Corporate support lacks permanence
On Dec. 19, even before this year’s Axa Liberty Bowl is played New Year’s Eve, the game’s title sponsor, Axa Financial Inc., a New York financial services firm, announced it was ending its seven-year sponsorship, with AutoZone Inc., assuming it next year.
“Our business strategy did not allow us to create a long-term sponsorship,” said Axa spokesman Jeff Tolvin.
Likewise, Nathan Christian, a regional president for Wells Fargo & Co., said his institution is dumping its sponsorship of the Sun Bowl in El Paso after eight years.
“We did it in the first place, primarily as community support, at a time when the bowl was on the lip of the grave,” said Christian, who lived in El Paso for 22 years before moving to Southern California.
“We’ve had a very good experience with our title sponsorship. But a sponsorship has a life cycle.
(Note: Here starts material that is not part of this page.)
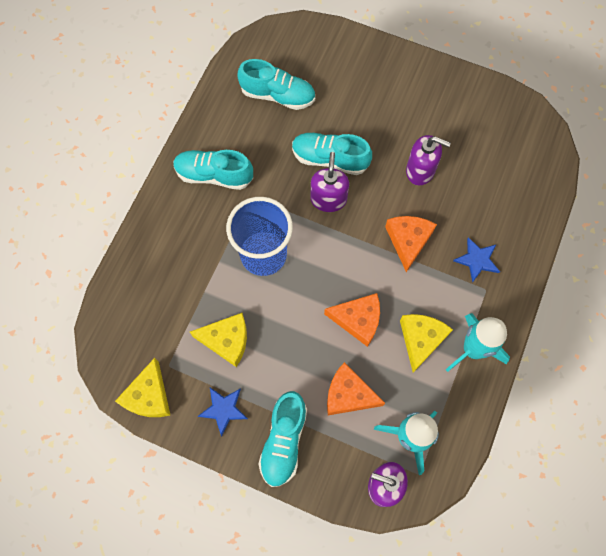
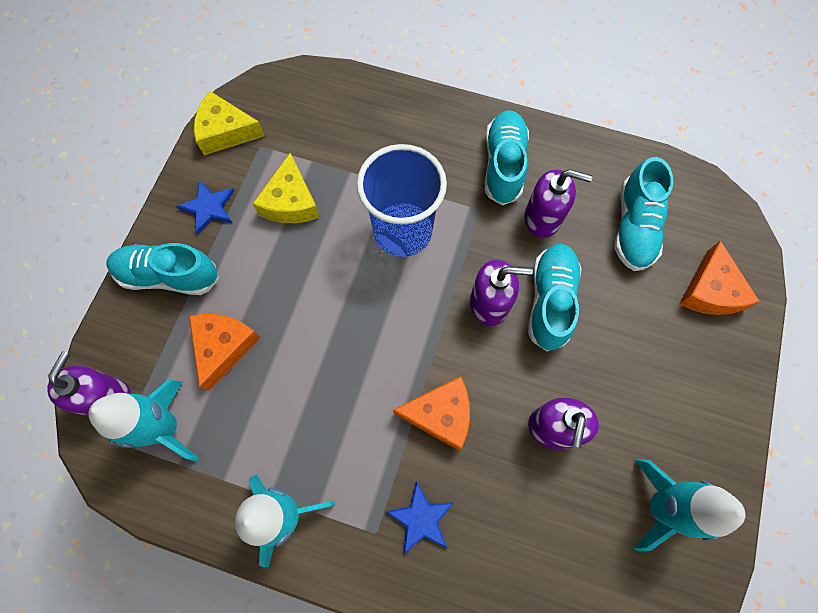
camera: 85 degrees right, 0 degrees up
(263, 154) = (543, 218): none -> purple soap dispenser
(358, 320) = (322, 352): orange cheese -> orange cheese (710, 290)
(421, 340) = (297, 438): yellow cheese -> none
(471, 116) = (661, 507): none -> turquoise rocket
This has pretty much run its natural life cycle, like all advertising campaigns.”
Osram Sylvania Inc., the Danvers, Mass., lighting company, reached that conclusion after a run as sponsor of the Alamo Bowl in San Antonio from 1999 to 2001.
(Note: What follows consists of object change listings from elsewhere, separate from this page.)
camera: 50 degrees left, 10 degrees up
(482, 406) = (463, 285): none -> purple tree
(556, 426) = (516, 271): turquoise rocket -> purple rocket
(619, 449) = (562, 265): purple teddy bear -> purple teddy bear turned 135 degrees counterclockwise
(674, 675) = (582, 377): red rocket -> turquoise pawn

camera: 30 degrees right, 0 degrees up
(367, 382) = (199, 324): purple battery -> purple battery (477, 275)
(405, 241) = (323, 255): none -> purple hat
“When you got off the plane, there was no question it was the Sylvania Alamo Bowl, with signs everywhere,” said Michael Colotti, the firm’s vice president for brand management.
The problem, he said, was that Sylvania couldn’t get enough people, especially decision-making executives, to fly to San Antonio for the game and related events because it falls between Christmas and New Year’s.